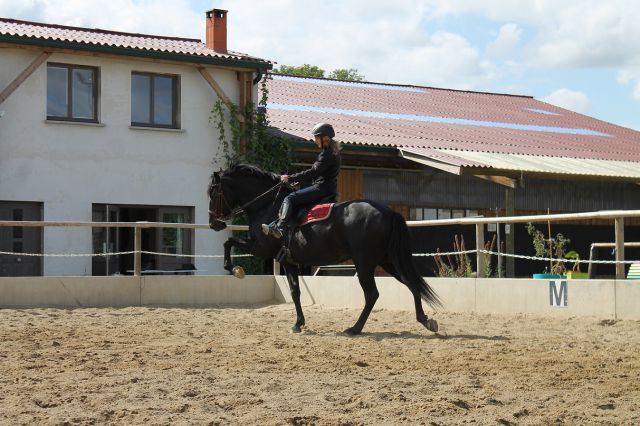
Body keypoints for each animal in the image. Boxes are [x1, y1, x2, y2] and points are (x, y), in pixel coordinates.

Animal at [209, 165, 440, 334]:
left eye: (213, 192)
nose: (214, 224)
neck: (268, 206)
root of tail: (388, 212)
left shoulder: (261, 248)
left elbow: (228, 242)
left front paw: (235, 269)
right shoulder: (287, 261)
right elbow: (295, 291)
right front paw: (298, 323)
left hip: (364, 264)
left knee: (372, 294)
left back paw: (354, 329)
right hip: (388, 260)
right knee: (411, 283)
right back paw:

==

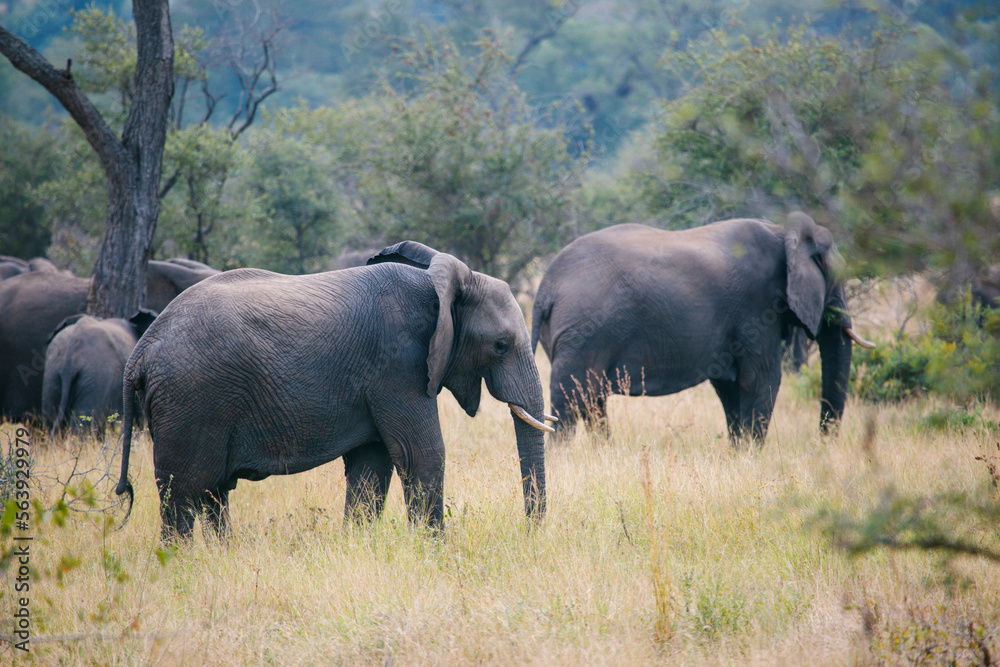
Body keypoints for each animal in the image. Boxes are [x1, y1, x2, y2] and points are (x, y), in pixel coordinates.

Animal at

• **What is being asked**: In the entries above, find the line holding "root of tail: (388, 212)" and the line holding "left back paw: (354, 329)"; print both of them and every line between, exactly, and nothing else.

• **Response to the exercise**:
root of tail: (388, 212)
left shoulder: (261, 248)
left elbow: (228, 242)
left front paw: (235, 269)
right shoulder: (287, 261)
right elbow: (295, 291)
right front paw: (298, 323)
left hip: (364, 264)
left knee: (372, 294)
left back paw: (354, 329)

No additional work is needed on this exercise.